Los hechos ilícitos imputados al actor en la carta de despido, y acreditados en los términos recogidos en la sentencia examinada, hechos no discutidos por el demandante, en cuyo recurso se reconoce que el error imputable al trabajador fue no comunicar tales incidencias a sus superiores, es decir, el de la posible falsedad de la documentación, alegando que su reacción fue totalmente humana, por un miedo insuperable a ser sancionado por la empresa, y añadiendo que esta conducta no es encuadrable en modo alguno en el art. 56 del Convenio aplicable sino que esta prevista en el régimen disciplinario del Convenio de la Banca Privada, son constitutivos de una falta laboral muy grave y acreedores del despido, por cuanto reflejan una clara transgresión de la buena fe contractual y abuso de confianza en las gestiones encomendadas, que perjudican claramente el buen funcionamiento del servicio ofrecido por la entidad empleadora. El hecho de que el Jefe Administrativo de una oficina de la demandada Banco de Sabadell S.A. conceda préstamos con documentación irregular y alterando el procedimiento de concesión y o autorización de los mismos, supone un incumplimiento de la ley y una extralimitación en las funciones encomendadas al actor, lo que se califica como mínimo como una grave negligencia en su actuación, justificativa de la procedencia del despido.

Respecto al documento presentado, no procede su admisión ya que no encaja ni en el art. 231 LPL ni en el art. 272 LEC , refiriéndose a otro trabajador.

Como consecuencia de lo expuesto hay que entender que ha sido correcta jurídicamente la conclusión de la Juzgadora de instancia de calificar el despido como procedente, debiendo con desestimación del recurso confirmar la sentencia de instancia, sin expreso pronunciamiento en costas.

Fallo

Que debemos DESESTIMAR el recurso de suplicación interpuesto por D. David contra la sentencia de 17 de junio de 2008 dictada por el Juzgado de lo Social número 17 de Madrid , en autos nº 138/08, en virtud de demanda formulada por el recurrente contra BANCO DE SABADELL S.A. en reclamación sobre DESPIDO, y en consecuencia debemos confirmar la sentencia de instancia. Sin costas.

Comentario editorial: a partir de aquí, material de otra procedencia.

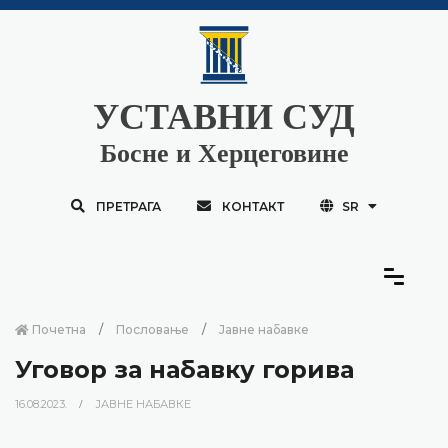
УСТАВНИ СУД
Босне и Херцеговине
ПРЕТРАГА
КОНТАКТ
SR
Почетна
Пословање
Јавне набавке
Уговор за набавку горива
16.08.2023.
ЈАВНЕ НАБАВКЕ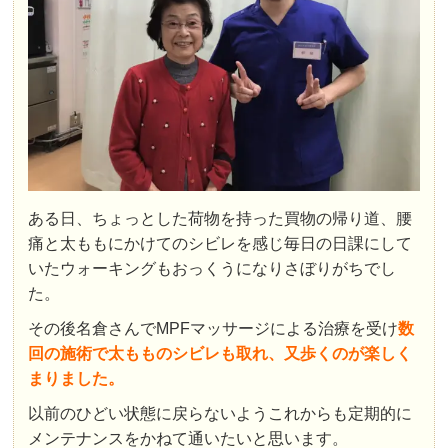
ある日、ちょっとした荷物を持った買物の帰り道、腰
痛と太ももにかけてのシビレを感じ毎日の日課にして
いたウォーキングもおっくうになりさぼりがちでし
た。
その後名倉さんでMPFマッサージによる治療を受け
数
回の施術で太もものシビレも取れ、又
歩くのが楽しく
まりました。
以前のひどい状態に戻らないようこれからも定期的に
メンテナンスをかねて通いたいと思います。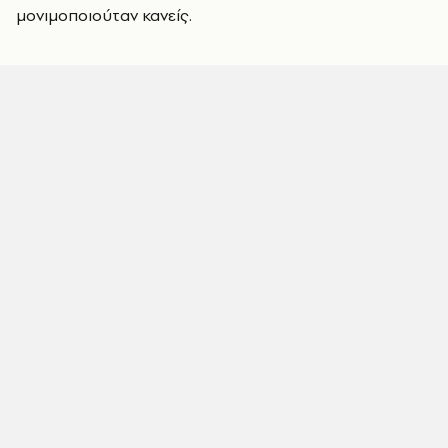
μονιμοποιούταν κανείς.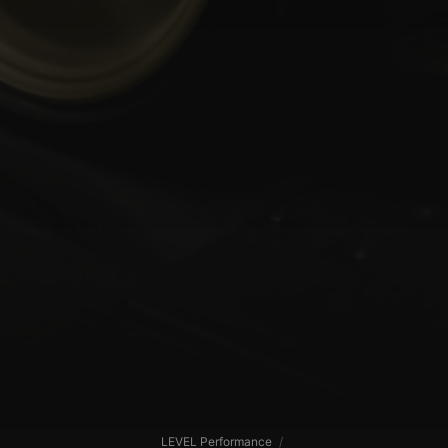
LEVEL Performance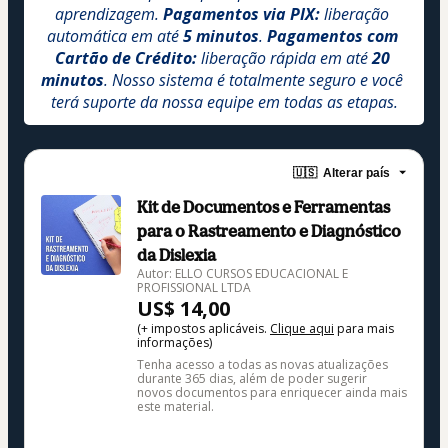
aprendizagem. 
Pagamentos via PIX:
 liberação 
automática em até 
5 minutos
. 
Pagamentos com 
Cartão de Crédito:
 liberação rápida em até 
20 
minutos
. Nosso sistema é totalmente seguro e você 
terá suporte da nossa equipe em todas as etapas.
🇺🇸
Alterar país
Kit de Documentos e Ferramentas
para o Rastreamento e Diagnóstico
da Dislexia
Autor: ELLO CURSOS EDUCACIONAL E
PROFISSIONAL LTDA
US$ 14,00
(+ impostos aplicáveis.
Clique aqui
para mais
informações)
Tenha acesso a todas as novas atualizações
durante 365 dias, além de poder sugerir
novos documentos para enriquecer ainda mais
este material.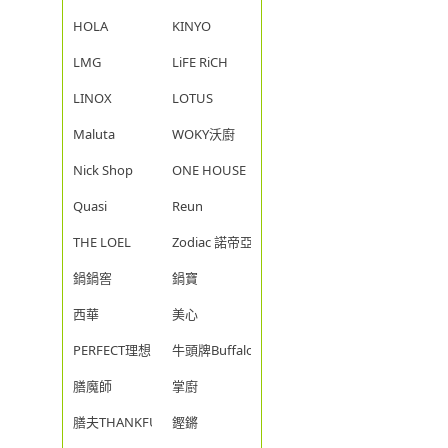
HOLA
KINYO
LMG
LiFE RiCH
LINOX
LOTUS
Maluta
WOKY沃廚
Nick Shop
ONE HOUSE
Quasi
Reun
THE LOEL
Zodiac 諾帝亞
鍋鍋窖
鍋寶
西華
美心
PERFECT理想
牛頭牌Buffalo
膳魔師
掌廚
膳夫THANKFUL
鏗鏘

Notifíquese la presente resolución a las partes y a la Fiscalía del Tribunal Superior de Justicia de Madrid, haciéndoles saber que contra la misma solo cabe RECURSO DE CASACION PARA LA UNIFICACION DE DOCTRINA que se preparará por escrito ante esta Sala de lo Social dentro de los DIEZ DIAS siguientes a la notificación de la sentencia de acuerdo con lo dispuesto en los artículos 2l9, 227 y 228 de la Ley Procesal Laboral, advirtiéndose en relación con los dos últimos preceptos citados que el depósito de los 300,51 euros (50.000 pesetas) deberá efectuarse ante la Sala de lo Social del Tribunal Supremo al tiempo de personarse en ella en su cuenta nº 24l0 del Banco Español de Crédito, Oficina 1006 de la calle Barquillo nº 49, 28004-Madrid, por todo recurrente que no tenga la condición de trabajador o causahabiente suyo o beneficiario del régimen público de la Seguridad Social, mientras que la consignación del importe de la condena deberá acreditarse, cuando proceda, por el recurrente que no goce del beneficio de justicia gratuita ante esta Sala al tiempo de preparar el recurso, presentando resguardo acreditativo de haberla efectuado en la c/c nº 287600000049412008 que esta Sección Quinta tiene abierta en el Banco Español de Crédito, Oficina 1026 de la Calle Miguel Angel nº 17, 28010-Madrid, pudiéndose sustituir dicha consignación en metálico por el aseguramiento mediante aval bancario en el que se hará constar la responsabilidad solidaria del avalista.

Expídase testimonio de la presente resolución para su incorporación al rollo de esta Sala.

Así, por esta nuestra sentencia, lo pronunciamos, mandamos y firmamos.